I’m studying more and more functional programming and Elixir is the language I liked the most. I would like to have static types, but I can leave without it. The biggest issue so far has been the fact that state can happen absolutely everywhere. Isn’t this a huge drawback in terms of reasoning and referencial transparency?
As many of us like to talk about, Erlang is not an academic language and is only functional because it needed to be. Many of us like to say “pragmatic” So it doesn’t come with a lot of things that other functional languages have and it’s up to you do the right thing. Effectful functions will almost always (or, in the standard library I believe always) return a status tuple—usually
{:ok, _}/{:error, _}
which another user around here has affectionately referred to as a ghetto monad ) or have a
!
at the end of its name which signals that it will raise in case of an error. But ya, there is no way to enforce this at compilation, unfortunately. It can definitely be a problem if you’re working with people who don’t know what they are doing. Usually we try and keep side effects at the same “layer” and something like boundary can help with this. It still won’t stop someone from calling File.write
buried away in some poorly named private function but you can, for example, reasonably keep something like database interactions in check.
Another option is fairly new library called Efx. It’s primary purpose is for mocks but it requires that you define any function that needs to be mocked with defeffect
. As it turns out, you could use defeffect
for all effectful functions, even if you aren’t going to mock them. But again, this isn’t something enforced by the compiler.
As a positive, from a pure base language syntax point of view, Elixir is always immutable. We don’t any keywords to make a variable mutable. If we want state, we have to start a server! Or use the built in key/value store or some other such solution that isn’t as assigning a variable.
TL;DR, if you are comfortable with FP, it’s not really a problem. But ya, I do have first hand experience of it becoming a problem.
Every function is referentially transparent if you’re brave enough!
In practice most of us are writing webapps where we hit a DB for our state anyway. Honestly other than that I very rarely write functions that aren’t pure.
It can happen, but in practice it rarely does. Have you actually run into problems here or is this more on the theory-crafting side?
Off the top of my head the only common examples of mutable state that I actually run into are:
:rand.seed/2
- Plug CSRF protection stores the token in the process dictionary
- Ecto transaction state (in a transaction or not) is implicit
And all of these are pretty valid reasons to abuse mutability IMO. There are certain (rare) situations where immutable functions are actually less safe because it would be easy to forget to pass something in. For example, one might forget to pass a seed to Enum.random()

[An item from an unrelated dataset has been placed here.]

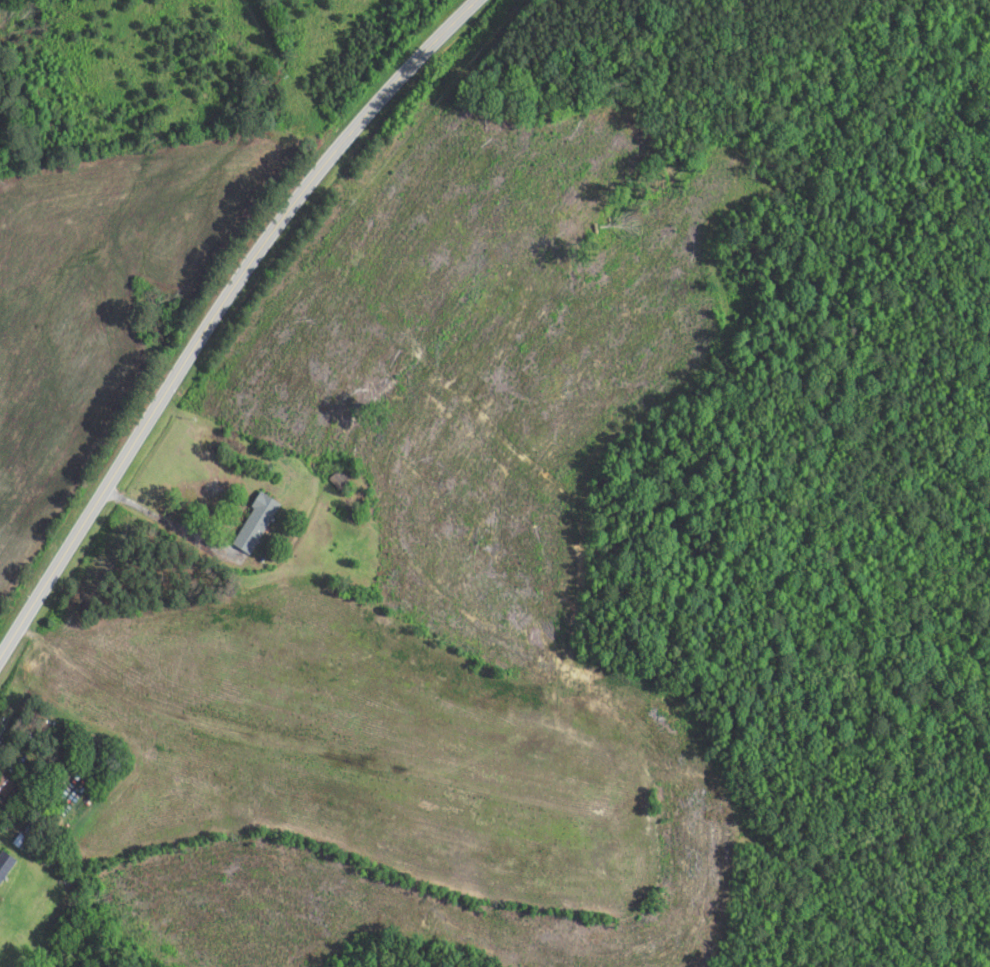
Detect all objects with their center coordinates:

if it worked that way, causing subtle bugs. Likewise with the CSRF token, where such a mistake could be a serious vulnerability.
I think what you meant to say is side-effect can happen absolutely everywhere. State management is actually a strong suit for Elixir/Erlang.
Yes, Elixir and Erlang are not pure. It is a trade-off that the language designer carefully made. There are also Closure, Ocaml and Scala in different places on the pure-ness spectrum; try them and see how you like the trade-off they made.
It turns out my brain, for the large part, translated “state” to “side effect”
The other thing you have to consider is that other functional programming languages handle effects with types because they can fail and the type forces you to handle the error case.
As others have said in Elixir that’s commonly handled with ok/error tuples but not enforced in any sense.
However, I’d say that the runtime mitigates the problem as we’re working with supervised processes that isolate errors and can be restarted when they fail for unexpected reasons.
So it’s basically, you should handle error cases but it’s not enforced. If you forgot something or there is something really really unexpected happening, it won’t crash everything else and you can fix it the next day.